Though those players rank near the top of the conference in points, Stanford’s one-two punch is a different story altogether.
“He’s the best shooter in the league, Green is,” Howland said. “Hands down. I have no doubts about that. And with range. I mean he has 25-, 27-foot range, so he’s a real problem.”
In addition, Stanford senior forward Landry Fields comes into the game having scored in double figures in 21 straight games.
“He’s very good around the basket,” Howland said of Fields. “He can post up. He can face up. He can put the ball on the floor.”
Those two players account for 51.6 percent of their team’s scoring, meaning that the key to beating the Cardinal will be to shut them down.
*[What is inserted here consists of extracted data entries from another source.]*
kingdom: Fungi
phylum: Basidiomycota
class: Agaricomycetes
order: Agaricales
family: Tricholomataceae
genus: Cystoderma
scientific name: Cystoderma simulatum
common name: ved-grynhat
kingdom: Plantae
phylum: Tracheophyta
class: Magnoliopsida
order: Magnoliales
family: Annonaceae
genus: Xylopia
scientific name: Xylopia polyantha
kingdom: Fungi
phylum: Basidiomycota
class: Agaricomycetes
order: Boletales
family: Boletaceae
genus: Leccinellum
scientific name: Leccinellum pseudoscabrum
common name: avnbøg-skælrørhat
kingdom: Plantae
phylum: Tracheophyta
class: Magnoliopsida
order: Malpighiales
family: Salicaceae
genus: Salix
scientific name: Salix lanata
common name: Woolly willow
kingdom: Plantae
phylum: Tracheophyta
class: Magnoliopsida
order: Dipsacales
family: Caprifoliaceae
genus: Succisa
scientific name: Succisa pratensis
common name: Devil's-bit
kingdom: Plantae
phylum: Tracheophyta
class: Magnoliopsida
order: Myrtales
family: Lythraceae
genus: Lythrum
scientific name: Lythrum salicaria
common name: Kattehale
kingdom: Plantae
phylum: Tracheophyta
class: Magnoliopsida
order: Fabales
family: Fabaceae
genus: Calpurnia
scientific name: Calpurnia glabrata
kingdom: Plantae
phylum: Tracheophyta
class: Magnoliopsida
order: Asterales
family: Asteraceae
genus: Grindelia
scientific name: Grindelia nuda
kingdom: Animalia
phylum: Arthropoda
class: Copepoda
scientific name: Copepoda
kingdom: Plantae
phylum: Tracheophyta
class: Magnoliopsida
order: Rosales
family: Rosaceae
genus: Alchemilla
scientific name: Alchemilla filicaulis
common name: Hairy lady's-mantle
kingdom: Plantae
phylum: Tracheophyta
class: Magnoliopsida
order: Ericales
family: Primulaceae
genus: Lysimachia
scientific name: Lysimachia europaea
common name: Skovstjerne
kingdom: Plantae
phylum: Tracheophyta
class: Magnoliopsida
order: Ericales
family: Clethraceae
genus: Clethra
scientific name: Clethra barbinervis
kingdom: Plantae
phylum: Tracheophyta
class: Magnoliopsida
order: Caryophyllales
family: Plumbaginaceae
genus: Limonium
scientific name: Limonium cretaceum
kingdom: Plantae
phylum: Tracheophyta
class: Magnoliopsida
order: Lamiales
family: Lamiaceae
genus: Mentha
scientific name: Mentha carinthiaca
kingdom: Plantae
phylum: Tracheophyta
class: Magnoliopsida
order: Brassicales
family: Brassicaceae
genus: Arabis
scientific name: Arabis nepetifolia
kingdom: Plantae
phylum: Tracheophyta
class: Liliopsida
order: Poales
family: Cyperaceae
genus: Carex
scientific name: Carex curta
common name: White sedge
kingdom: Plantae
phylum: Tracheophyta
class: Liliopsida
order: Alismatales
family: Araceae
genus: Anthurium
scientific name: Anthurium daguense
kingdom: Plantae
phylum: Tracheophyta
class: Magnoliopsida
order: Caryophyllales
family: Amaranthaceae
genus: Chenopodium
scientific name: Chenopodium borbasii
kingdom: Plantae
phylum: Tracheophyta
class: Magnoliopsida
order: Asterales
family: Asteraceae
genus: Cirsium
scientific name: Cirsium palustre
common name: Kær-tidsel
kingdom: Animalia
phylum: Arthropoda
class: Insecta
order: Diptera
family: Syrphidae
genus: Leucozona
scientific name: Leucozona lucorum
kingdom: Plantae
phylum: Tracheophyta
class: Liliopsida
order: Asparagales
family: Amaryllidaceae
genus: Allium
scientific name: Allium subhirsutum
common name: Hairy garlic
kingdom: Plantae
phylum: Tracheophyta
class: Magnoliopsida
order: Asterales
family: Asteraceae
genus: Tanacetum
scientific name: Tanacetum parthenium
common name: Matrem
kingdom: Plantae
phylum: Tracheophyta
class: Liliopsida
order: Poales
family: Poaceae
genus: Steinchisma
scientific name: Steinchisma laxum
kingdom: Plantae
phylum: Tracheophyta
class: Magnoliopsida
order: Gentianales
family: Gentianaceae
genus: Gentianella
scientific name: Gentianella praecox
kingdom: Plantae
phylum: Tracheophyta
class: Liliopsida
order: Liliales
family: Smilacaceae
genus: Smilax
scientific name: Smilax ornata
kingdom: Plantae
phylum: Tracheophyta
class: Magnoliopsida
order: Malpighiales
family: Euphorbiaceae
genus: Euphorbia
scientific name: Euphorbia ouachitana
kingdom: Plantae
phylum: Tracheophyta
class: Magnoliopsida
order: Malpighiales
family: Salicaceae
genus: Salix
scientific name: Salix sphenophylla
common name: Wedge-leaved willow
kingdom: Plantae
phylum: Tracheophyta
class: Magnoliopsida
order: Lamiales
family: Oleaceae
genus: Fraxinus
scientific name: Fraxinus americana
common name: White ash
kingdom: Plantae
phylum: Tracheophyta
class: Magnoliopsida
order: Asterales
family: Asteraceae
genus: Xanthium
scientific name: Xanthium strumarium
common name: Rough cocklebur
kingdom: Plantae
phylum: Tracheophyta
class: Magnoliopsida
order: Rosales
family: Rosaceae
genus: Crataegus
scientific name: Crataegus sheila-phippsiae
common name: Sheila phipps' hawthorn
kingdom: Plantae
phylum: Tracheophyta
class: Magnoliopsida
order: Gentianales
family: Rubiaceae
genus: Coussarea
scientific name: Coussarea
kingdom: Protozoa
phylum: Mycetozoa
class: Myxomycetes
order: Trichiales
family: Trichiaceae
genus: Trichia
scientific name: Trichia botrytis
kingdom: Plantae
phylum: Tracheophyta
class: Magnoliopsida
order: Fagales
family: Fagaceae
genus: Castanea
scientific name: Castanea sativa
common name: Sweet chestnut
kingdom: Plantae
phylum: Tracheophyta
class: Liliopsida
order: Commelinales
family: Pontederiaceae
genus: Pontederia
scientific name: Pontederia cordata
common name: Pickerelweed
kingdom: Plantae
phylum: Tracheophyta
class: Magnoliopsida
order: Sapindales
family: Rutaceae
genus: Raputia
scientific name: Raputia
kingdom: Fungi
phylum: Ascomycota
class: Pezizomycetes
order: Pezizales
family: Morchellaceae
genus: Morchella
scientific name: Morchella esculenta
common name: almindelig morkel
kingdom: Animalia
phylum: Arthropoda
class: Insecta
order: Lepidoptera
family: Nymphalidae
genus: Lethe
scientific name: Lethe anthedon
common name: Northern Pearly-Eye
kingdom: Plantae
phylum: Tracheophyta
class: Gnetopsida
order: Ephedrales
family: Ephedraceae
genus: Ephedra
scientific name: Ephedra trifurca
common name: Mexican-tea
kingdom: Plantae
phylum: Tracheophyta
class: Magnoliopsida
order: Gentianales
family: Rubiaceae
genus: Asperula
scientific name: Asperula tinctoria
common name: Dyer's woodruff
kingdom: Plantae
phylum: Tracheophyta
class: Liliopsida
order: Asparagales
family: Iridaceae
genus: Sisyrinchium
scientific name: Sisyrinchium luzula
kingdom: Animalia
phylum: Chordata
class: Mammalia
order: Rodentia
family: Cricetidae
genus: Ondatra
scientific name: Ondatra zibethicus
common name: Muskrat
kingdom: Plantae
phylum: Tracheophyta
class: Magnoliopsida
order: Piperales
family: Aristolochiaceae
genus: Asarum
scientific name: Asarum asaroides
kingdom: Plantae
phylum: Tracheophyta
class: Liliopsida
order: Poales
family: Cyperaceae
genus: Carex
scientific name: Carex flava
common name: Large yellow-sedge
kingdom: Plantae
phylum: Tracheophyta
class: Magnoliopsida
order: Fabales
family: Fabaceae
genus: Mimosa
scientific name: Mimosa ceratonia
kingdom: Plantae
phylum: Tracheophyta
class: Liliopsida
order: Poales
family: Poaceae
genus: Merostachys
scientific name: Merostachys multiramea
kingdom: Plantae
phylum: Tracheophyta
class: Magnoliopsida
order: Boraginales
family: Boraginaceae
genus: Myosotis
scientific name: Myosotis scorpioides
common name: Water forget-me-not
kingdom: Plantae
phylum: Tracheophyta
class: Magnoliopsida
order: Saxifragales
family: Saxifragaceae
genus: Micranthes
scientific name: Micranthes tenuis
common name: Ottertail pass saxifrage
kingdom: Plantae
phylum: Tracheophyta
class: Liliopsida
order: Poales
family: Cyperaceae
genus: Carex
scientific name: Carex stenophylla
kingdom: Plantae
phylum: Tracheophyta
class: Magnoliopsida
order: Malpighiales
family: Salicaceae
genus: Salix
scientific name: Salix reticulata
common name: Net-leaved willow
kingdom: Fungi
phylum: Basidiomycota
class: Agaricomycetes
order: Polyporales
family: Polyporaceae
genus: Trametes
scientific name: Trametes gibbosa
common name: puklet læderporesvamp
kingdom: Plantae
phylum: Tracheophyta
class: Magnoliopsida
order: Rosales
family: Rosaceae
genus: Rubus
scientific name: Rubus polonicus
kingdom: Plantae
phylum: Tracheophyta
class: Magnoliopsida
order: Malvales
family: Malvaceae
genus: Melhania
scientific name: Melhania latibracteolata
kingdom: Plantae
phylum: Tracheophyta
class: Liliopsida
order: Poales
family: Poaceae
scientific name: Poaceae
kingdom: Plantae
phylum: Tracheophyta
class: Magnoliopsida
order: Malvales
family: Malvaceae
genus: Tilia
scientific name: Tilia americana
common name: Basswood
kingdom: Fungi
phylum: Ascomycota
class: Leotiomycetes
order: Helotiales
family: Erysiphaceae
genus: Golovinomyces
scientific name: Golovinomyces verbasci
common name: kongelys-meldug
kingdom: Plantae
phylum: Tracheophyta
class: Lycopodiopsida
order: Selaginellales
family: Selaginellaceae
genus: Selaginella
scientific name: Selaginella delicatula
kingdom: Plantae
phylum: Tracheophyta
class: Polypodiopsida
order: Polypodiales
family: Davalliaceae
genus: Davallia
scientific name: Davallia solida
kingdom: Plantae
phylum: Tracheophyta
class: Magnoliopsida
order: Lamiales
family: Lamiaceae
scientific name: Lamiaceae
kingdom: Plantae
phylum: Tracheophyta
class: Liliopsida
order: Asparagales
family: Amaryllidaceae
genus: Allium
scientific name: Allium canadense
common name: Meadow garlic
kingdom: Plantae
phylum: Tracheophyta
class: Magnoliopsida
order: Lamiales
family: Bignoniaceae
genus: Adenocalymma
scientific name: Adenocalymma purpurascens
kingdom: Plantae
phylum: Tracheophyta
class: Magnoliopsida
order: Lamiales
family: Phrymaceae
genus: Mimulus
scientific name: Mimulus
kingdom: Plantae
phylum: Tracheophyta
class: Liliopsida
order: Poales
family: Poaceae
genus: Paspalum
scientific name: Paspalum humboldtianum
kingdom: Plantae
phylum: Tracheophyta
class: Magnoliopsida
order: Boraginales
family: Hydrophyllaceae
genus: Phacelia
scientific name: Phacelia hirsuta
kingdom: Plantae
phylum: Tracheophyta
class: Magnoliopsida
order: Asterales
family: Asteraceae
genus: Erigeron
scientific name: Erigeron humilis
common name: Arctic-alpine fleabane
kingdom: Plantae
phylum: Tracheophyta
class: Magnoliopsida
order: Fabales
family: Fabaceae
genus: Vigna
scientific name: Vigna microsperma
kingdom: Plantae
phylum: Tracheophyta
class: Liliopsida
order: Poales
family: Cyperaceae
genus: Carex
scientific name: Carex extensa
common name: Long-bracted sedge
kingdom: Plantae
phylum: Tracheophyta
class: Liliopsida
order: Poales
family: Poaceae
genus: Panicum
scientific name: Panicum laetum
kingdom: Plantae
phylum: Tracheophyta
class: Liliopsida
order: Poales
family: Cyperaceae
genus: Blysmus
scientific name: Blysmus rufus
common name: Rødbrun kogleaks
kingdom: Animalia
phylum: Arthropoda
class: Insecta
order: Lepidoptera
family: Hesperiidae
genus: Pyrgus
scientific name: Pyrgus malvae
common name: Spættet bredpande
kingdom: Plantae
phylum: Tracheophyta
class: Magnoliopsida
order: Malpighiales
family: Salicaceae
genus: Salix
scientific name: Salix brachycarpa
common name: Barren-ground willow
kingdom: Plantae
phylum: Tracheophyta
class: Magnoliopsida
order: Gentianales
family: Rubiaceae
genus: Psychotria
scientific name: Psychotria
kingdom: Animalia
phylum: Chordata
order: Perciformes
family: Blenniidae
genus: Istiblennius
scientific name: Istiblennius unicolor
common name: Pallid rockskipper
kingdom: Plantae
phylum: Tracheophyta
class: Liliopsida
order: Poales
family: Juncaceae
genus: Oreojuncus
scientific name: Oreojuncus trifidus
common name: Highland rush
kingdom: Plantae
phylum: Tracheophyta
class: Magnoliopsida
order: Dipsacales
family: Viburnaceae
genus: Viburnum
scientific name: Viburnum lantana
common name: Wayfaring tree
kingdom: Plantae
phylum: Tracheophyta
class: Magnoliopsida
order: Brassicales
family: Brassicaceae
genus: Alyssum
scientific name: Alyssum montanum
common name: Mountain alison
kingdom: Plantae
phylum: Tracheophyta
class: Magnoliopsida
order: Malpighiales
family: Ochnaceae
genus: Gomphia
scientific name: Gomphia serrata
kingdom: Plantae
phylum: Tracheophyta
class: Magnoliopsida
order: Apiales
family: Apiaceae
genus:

So how exactly do you stop the playmakers with a zone?
“Know where they are, and be with them at all times,” Howland said.
Freshman forward Tyler Honeycutt echoed his coach: “You’ve got to know where they are, point them out wherever they go.”
Speaking in the voice of the team’s renewed confidence, Honeycutt even took it a step further regarding Green.
“I promise you he won’t have another 30-point night,” he said.
On Saturday, UCLA welcomes to Westwood the same Cal team that they shocked at Haas Pavilion back in January.
“That was a big (loss) for them at home, so I’m sure they’re going to be trying to beat us on our own court,” Roll said.
In that game, Bears point guard Jerome Randle, who averages 18.9 points per game, was held to just 11 on 1-for-8 shooting beyond the arc.
“I think he’s going to try to have a big night,” Honeycutt said. “But we’ll know to expect it.”
Through the roster shakeups that made for a rocky non-conference season and the underperforming defense of the first half of the Pac-10 schedule, it is possible that a new team has emerged on the other side.
“The team that we have now is completely different than the one we had early ““ who’s playing, who’s here even, what defense we’re playing,” Roll said. “It’s been a long road, but as of late we’ve really started playing together.
“The second half is going to be better.”